A single MirrorCode task running nonstop for 19 days and costing about $2,600 is an awkwardly useful data point for autonomous coding. It is long enough to show that leading models can sustain a serious software-reconstruction attempt, and expensive enough to remind anyone watching that capability does not arrive free of operational trade-offs.

MirrorCode, built by Epoch AI and METR, is not a code-completion benchmark in the familiar sense. It asks models to recreate complete programs from scratch across 25 target programs spanning different domains, then grades them with hidden end-to-end tests. That design matters because it shifts the question from “can the model produce plausible code?” to “can the model reconstruct a working system that survives execution?”

The recent run reported by The Decoder underscores how demanding that setup can be. One task consumed 19 days of continuous runtime and roughly $2,600 in compute. Claude Opus 4.7 currently leads MirrorCode with a 56% solve rate, and the same reporting notes a separate result in which the model rebuilt a 16,000-line bioinformatics toolkit in 14 hours. Those two datapoints point in the same direction: the frontier model can handle meaningful software reconstruction, but performance remains uneven across task difficulty.

That variability is the technical story worth watching. In a benchmark built around hidden tests, there is no comforting intermediate signal that tells you the task is going well. The system has to keep working through long stretches of uncertainty, with failures often surfacing only at the end. For model developers and tool builders, that pushes several design concerns to the foreground: checkpointing, memory management, recovery from stalled runs, and the ability to resume after partial failure without losing the thread of a large codebase.

In practice, that means autonomous coding is starting to look less like a single-pass generation problem and more like a distributed systems problem. A long-running agent needs durable state, strong observability, and test harnesses that can tell the difference between apparent progress and actual correctness. Blink-by-blink evaluation is not enough when the unit of work is measured in days and the verification signal arrives only through end-to-end tests.

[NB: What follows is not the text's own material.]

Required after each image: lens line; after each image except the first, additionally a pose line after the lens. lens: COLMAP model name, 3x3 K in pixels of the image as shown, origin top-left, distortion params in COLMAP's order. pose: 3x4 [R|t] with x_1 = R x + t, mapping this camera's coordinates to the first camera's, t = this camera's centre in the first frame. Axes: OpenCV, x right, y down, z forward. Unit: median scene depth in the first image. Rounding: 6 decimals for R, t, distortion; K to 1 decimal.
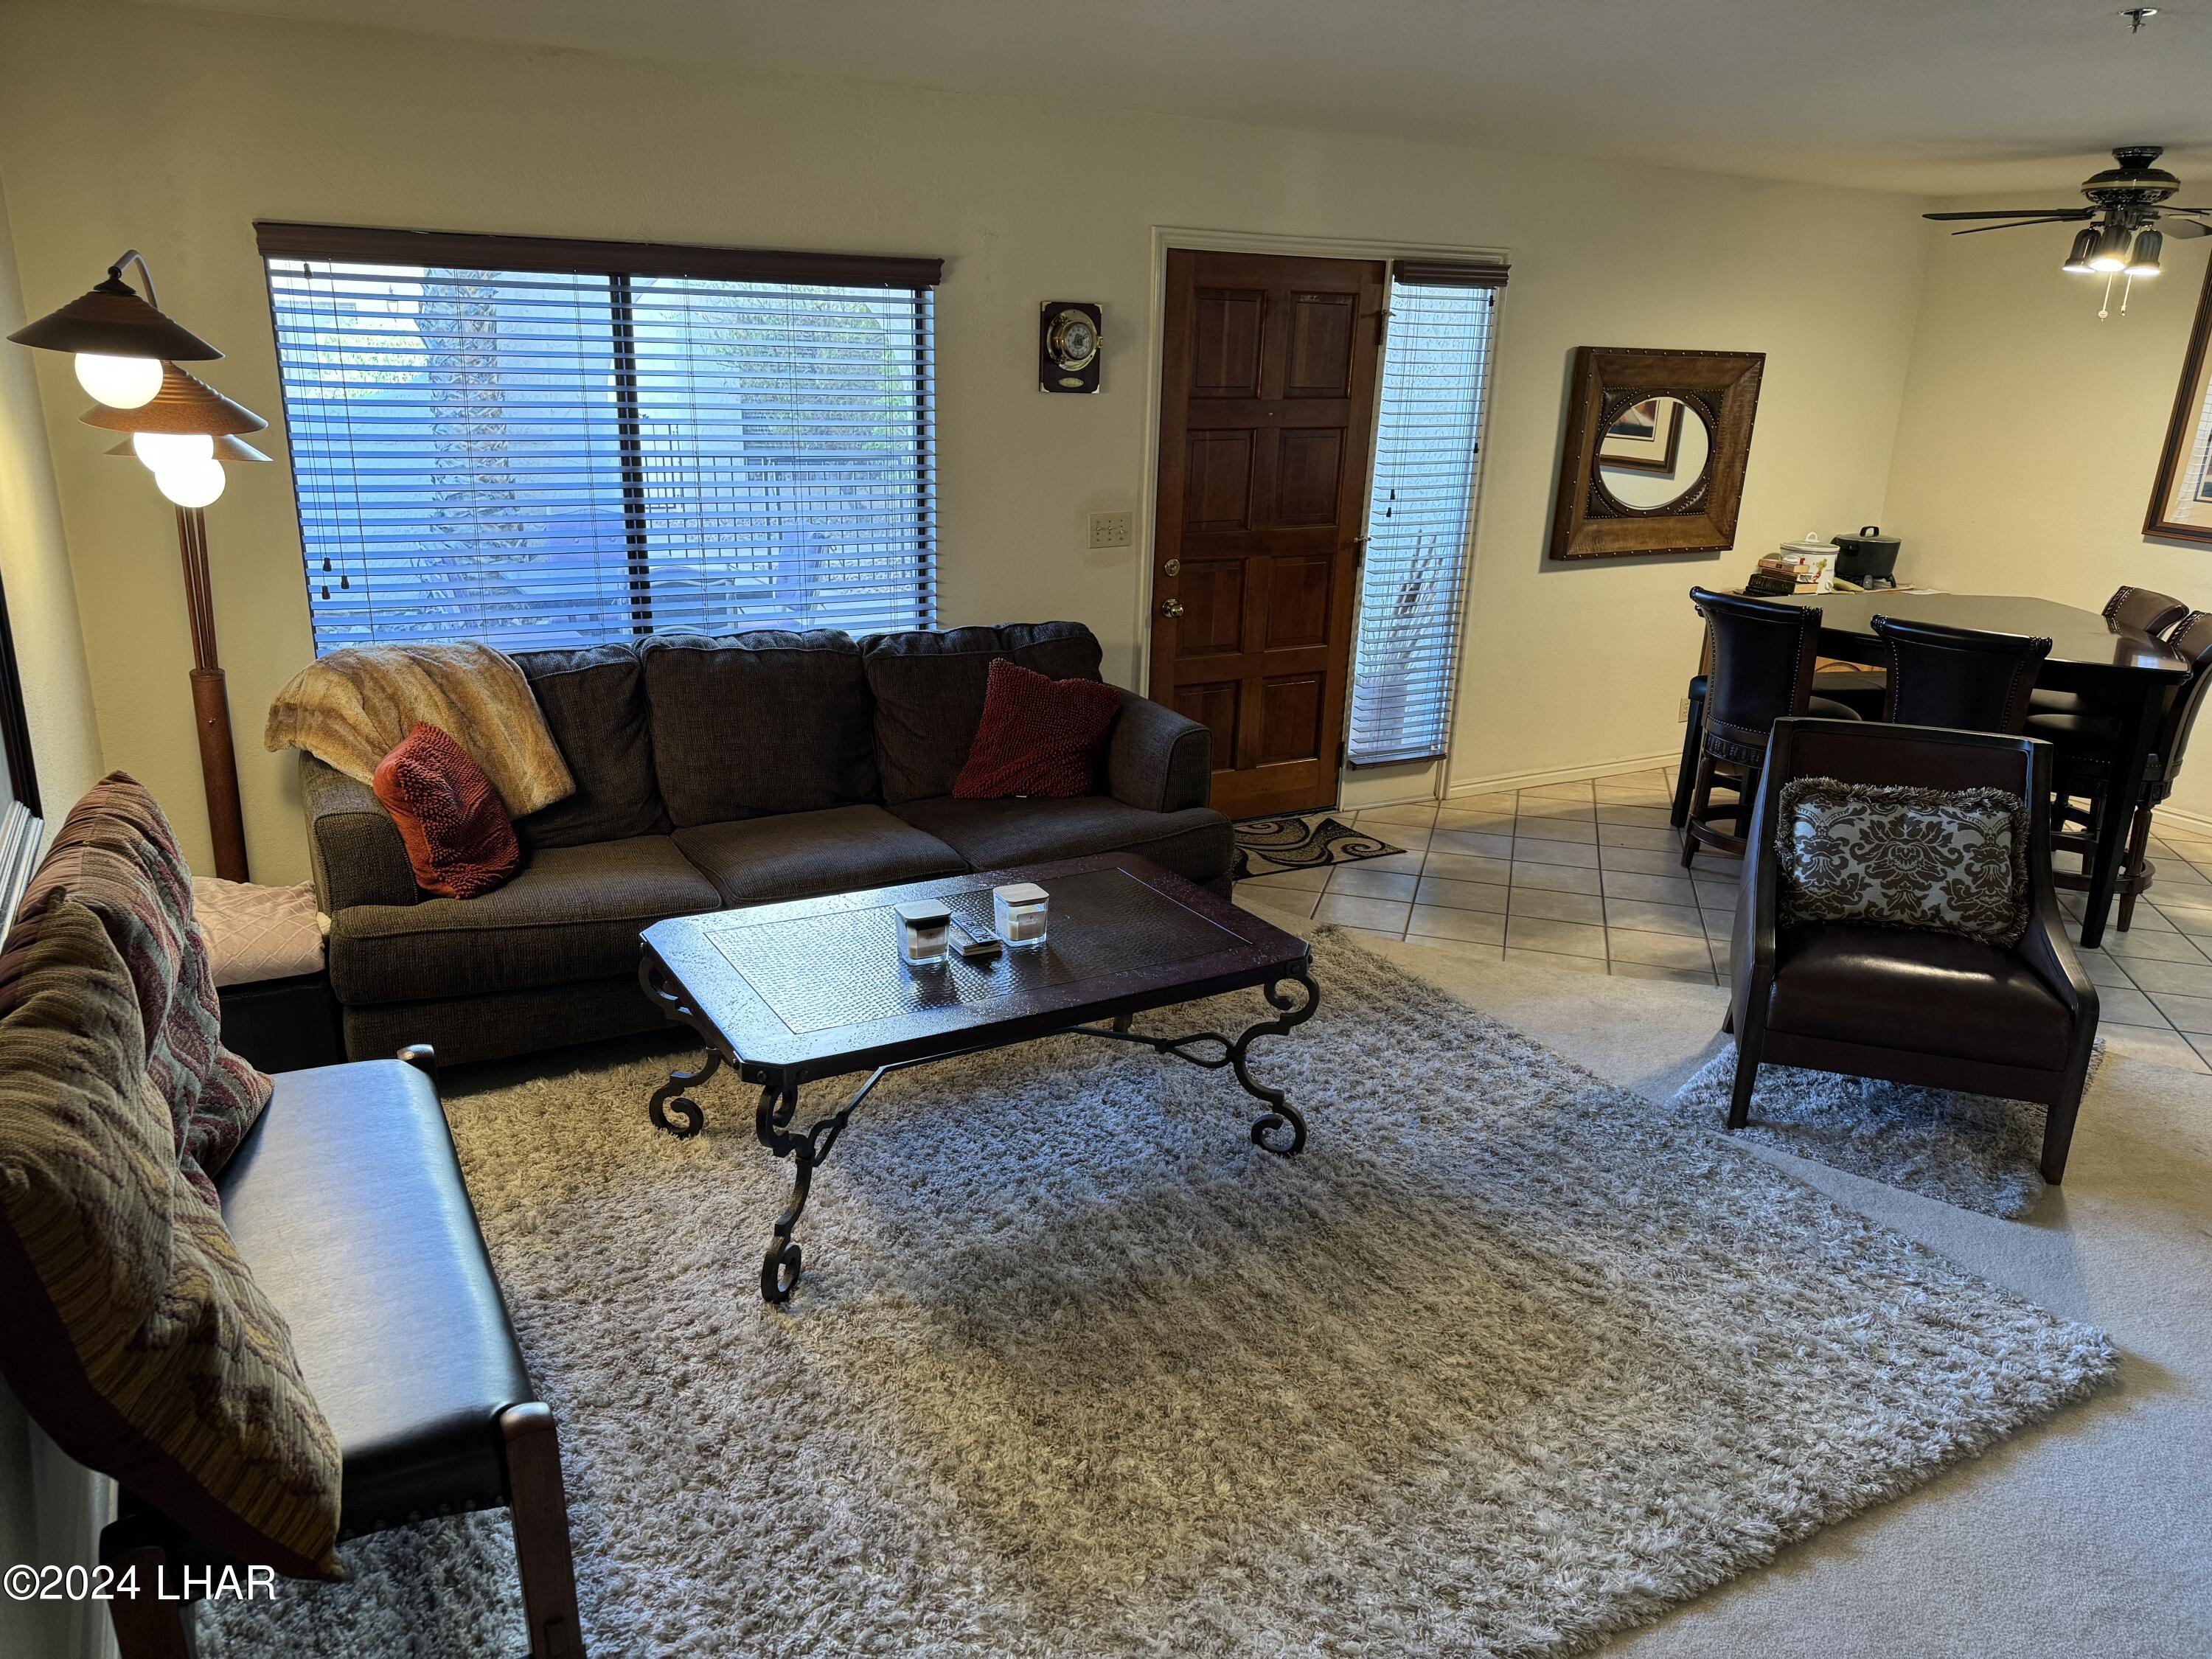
lens RADIAL K [[1539.0, 0, 1107.4], [0, 1539.0, 834.3], [0, 0, 1]] dist [0.087584, -0.087215]
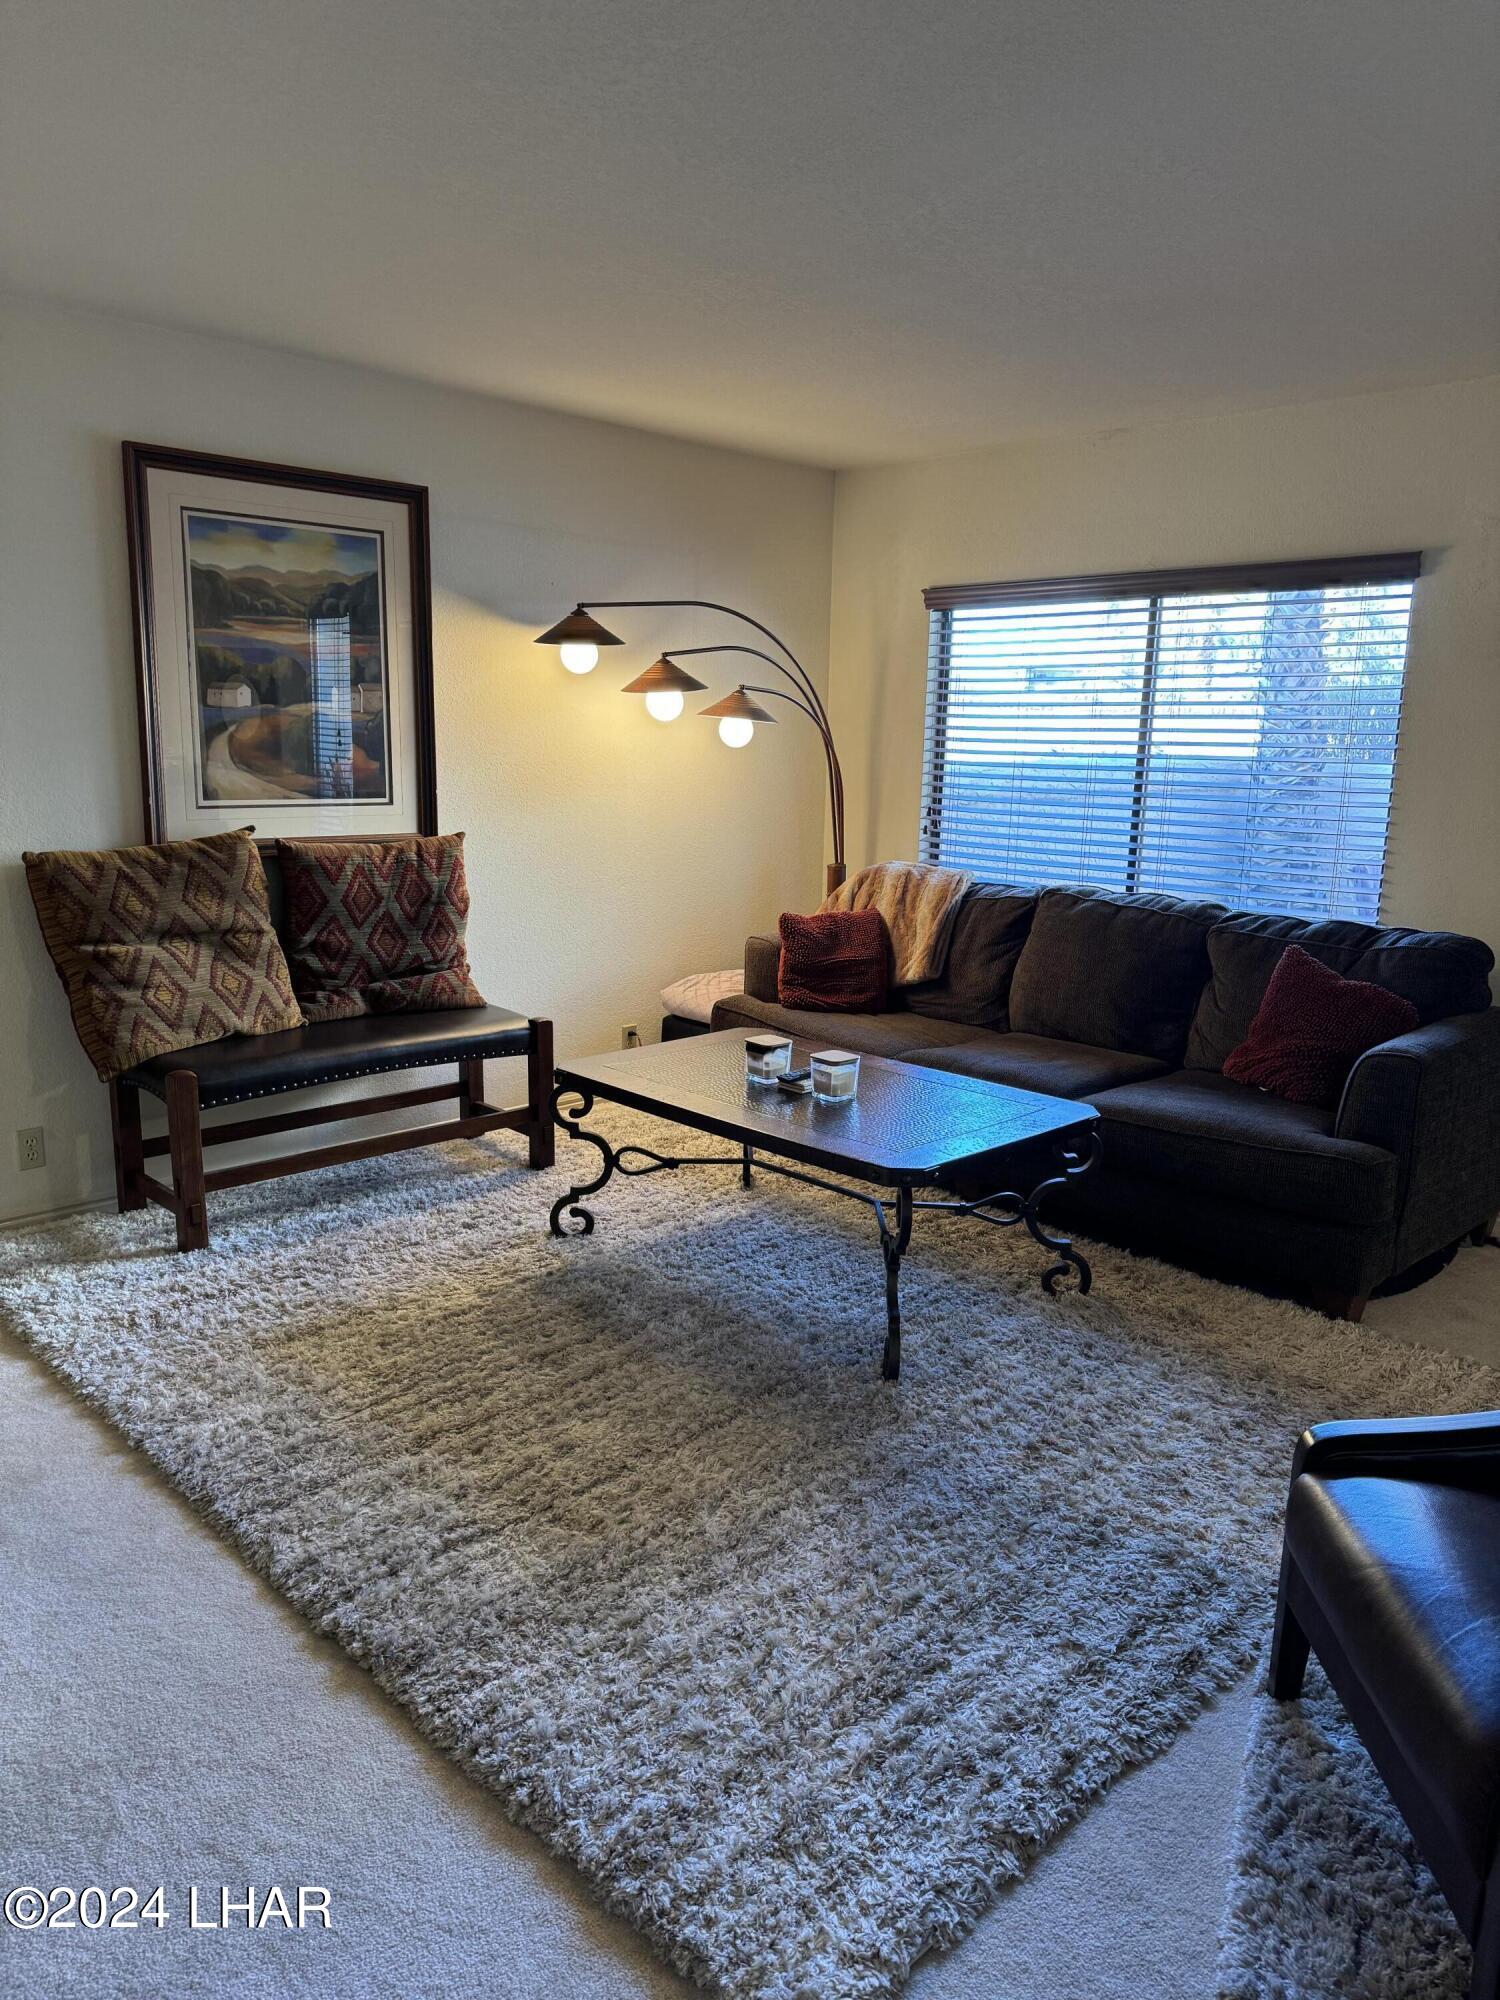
lens RADIAL K [[1401.7, 0, 750.0], [0, 1401.7, 1000.0], [0, 0, 1]] dist [0.115536, -0.205480]
pose [[0.248217, 0.159954, -0.955407, 0.631625], [-0.307077, 0.948400, 0.079001, -0.044091], [0.918745, 0.273774, 0.284527, 0.420699]]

The cost profile is just as important as the technical one. A $2,600 run for a single task is not a universal benchmark for what all autonomous coding will cost, but it is a clean reminder that sustained inference, repeated retries, and long context-heavy sessions can add up quickly. For teams thinking about production deployment, that raises obvious questions about compute budgets, throttling policies, and where to place human review checkpoints. If a model can spend 19 days attempting one reconstruction task, the business problem is no longer only about whether it can finish, but whether the expected value of letting it continue justifies the spend.

Hidden end-to-end tests also change the risk picture. Because the final outcome is not fully observable until execution completes, a system can appear to be making steady progress while quietly accumulating correctness debt. That makes guardrails harder to design and more important to enforce. Reproducibility, logging, and rollback paths stop being “nice to have” engineering hygiene and become part of the control plane for autonomous software generation.

MirrorCode should therefore be read as a signal, not a finish line. Its value is that it measures end-to-end reconstruction rather than surface-level code completion, and in doing so it reveals how far current models have come—and where they still break down. A 56% solve rate at the top of the chart is impressive, but the benchmark’s hardest tasks are still stumping every tested model. That is a meaningful boundary: the field is no longer arguing about whether autonomous coding is real, but about how often it can be made reliable enough to trust.

For technical teams, the practical response is not to chase a headline runtime. It is to experiment in smaller, cost-aware loops, decompose large tasks into modular synthesis steps, and treat every autonomous run as an auditable process rather than a black box. If an AI coding system is going to operate with limited supervision, it needs explicit governance, clear monitoring, and tests that make failures visible early rather than after the bill arrives.

MirrorCode suggests that end-to-end program reconstruction is within reach for leading models. It also shows why reaching it is only half the story.